Retype every line of text in the records below without changing anything, and omit the pictures from your answer.

- **PROVIDED RECORDS**
+ + +

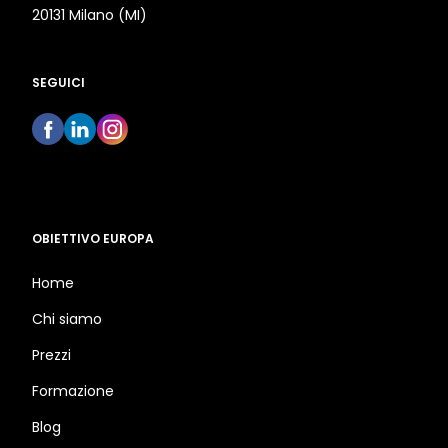
20131 Milano (MI)
SEGUICI
OBIETTIVO EUROPA
Home
Chi siamo
Prezzi
Formazione
Blog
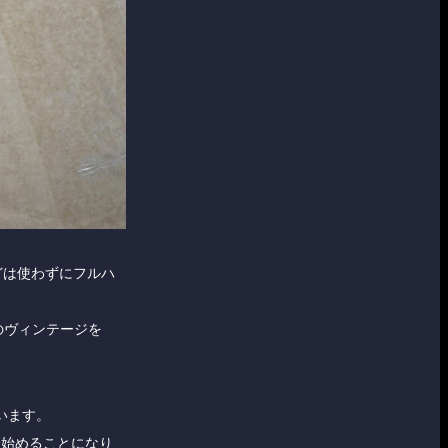
などは使わずにフルハ
のヴィンテージを
います。
を始めることになり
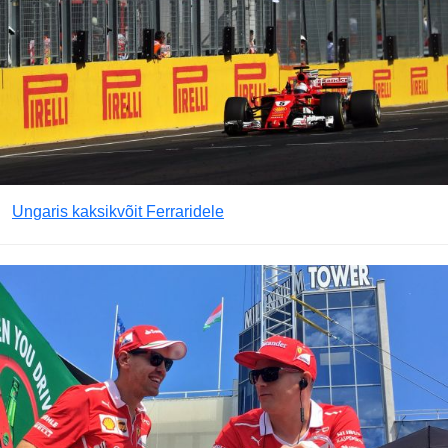
Ungaris kaksikvõit Ferraridele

+ + +

- **YOUR SOLUTION**
20131 Milano (MI)
SEGUICI
OBIETTIVO EUROPA
Home
Chi siamo
Prezzi
Formazione
Blog
などは使わずにフルハ
のヴィンテージを
います。
を始めることになり
Ungaris kaksikvõit Ferraridele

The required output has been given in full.